From Prison To Periods: Meet The Men Fighting Menstruation Taboos

September 4, 2018

This article was originally published in Elle.


The Cup Trainers Arrive At A School In Kibera, Nairobi | ELLE UK

Joshua Omanya arrives at Soweto Baptist school in Kibera to hold a training session.

In 2005, Joshua Omanya was sentenced to death.

A self-confessed ‘bad boy’, he grew up in Kibera, the largest slum in Nairobi, Kenya, where mud huts and a maze of shacks line the narrow streets. He dreamed of being a footballer, but his mother was a single parent who sold fish for money. There was little spare cash to buy the football kit he so desperately wanted, so his friend offered up a solution: stealing from people at matches.
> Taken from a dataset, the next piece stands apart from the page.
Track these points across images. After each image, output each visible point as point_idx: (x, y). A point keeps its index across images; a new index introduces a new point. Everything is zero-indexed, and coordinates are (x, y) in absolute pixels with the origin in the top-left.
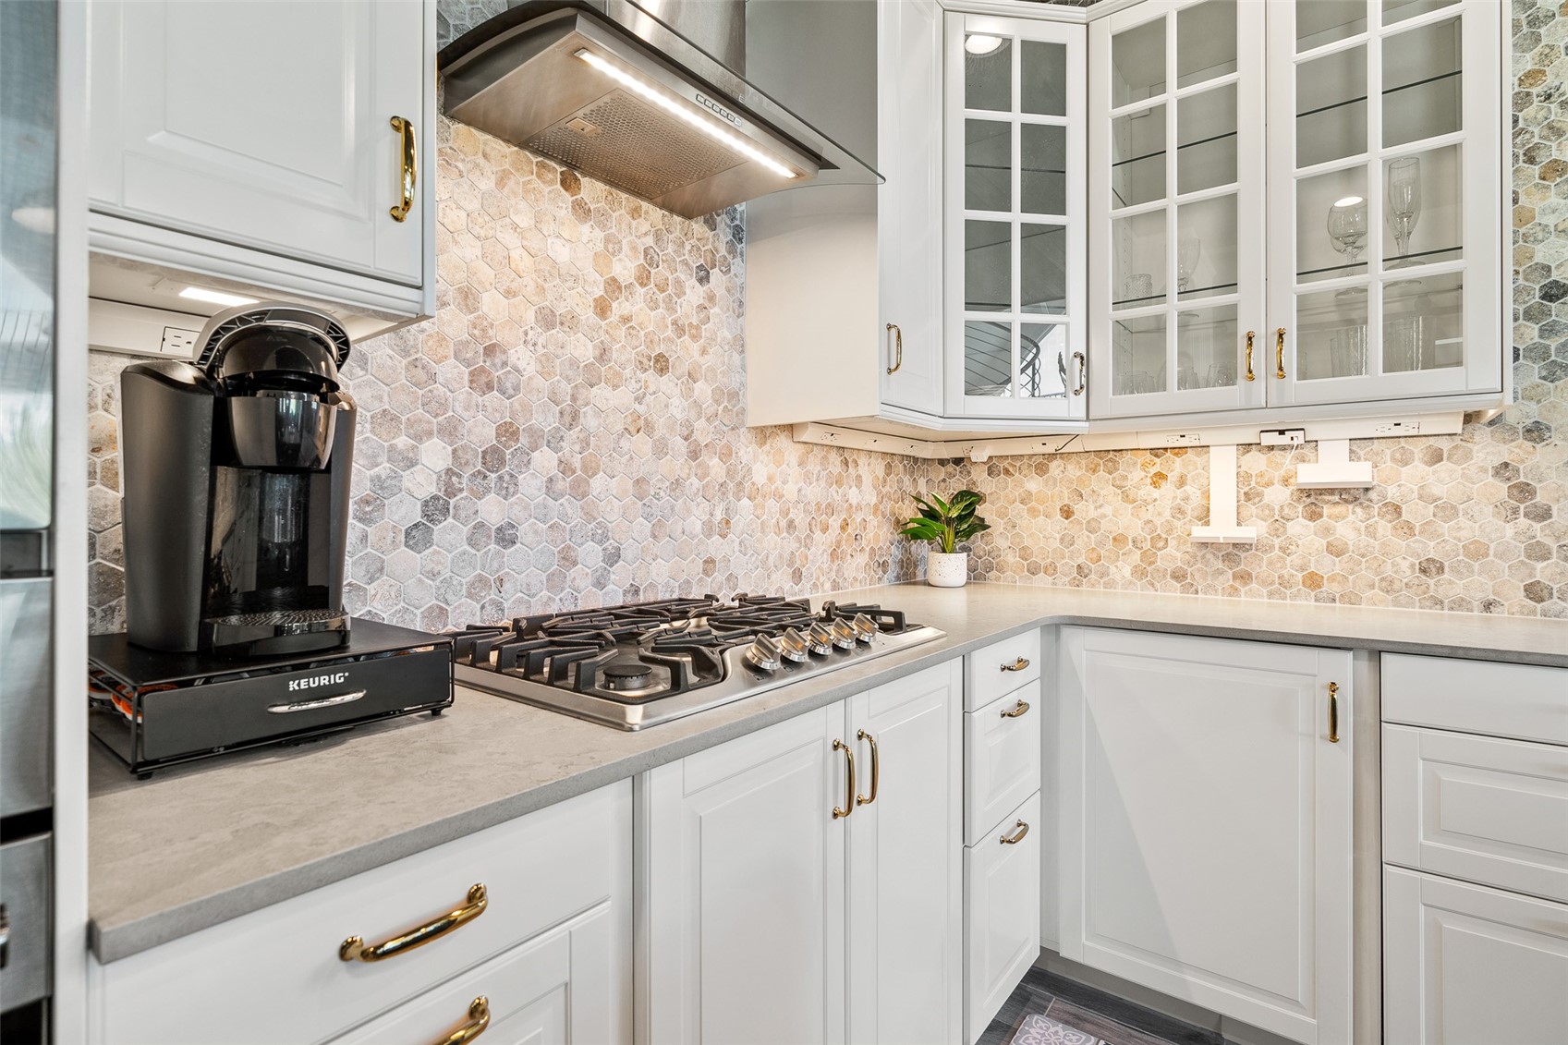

While Omanya initially escaped unscathed, his friend got caught and was stoned to death. After that, he bought a gun, but was also later caught and arrested.

Suddenly, aged 22, Omanya found himself with weeks to live. Things progressed slowly, however, and in 2012, after seven years in prison, he appealed and was acquitted due to lack of evidence. Despite spending the best part of his twenties behind bars, Omanya counts his blessings.

‘All my friends were gunned down by the cops. Luckily I was sent to jail, which saved my life,’ he explains. ‘But I couldn’t go back to that life because I was afraid of death. I had to do something different.’

No one – let alone Omanya – could never have predicted that ‘something different’ would involve spending his days teaching teenage boys about periods. Yet, nearly a decade later, he’s doing exactly that. In slums across Nairobi, the 34-year-old works as a trainer with The Cup, a non-profit organisation that provides menstrual cups to underprivileged girls and teaches kids about safe sex, reproductive rights and pregnancy.

In Kenya, nearly one million girls skip school because they have no access to sanitary pads.

Information is sparse or inaccurate, and the secrecy swirling around periods can cause everything from isolation to reproductive health problems. They’re also a huge taboo.

Yet one way to change cultural attitudes towards menstruation, say experts, is to bring men into the conversation – the fathers, brothers and husbands who see these women daily.

Omanya agrees. Despite the somewhat strange turn his life took, he now feels like he’s got a job to do.

‘African men don’t want to hear anything about menstruation or blood,’ he smiles, ‘and we need to change that.’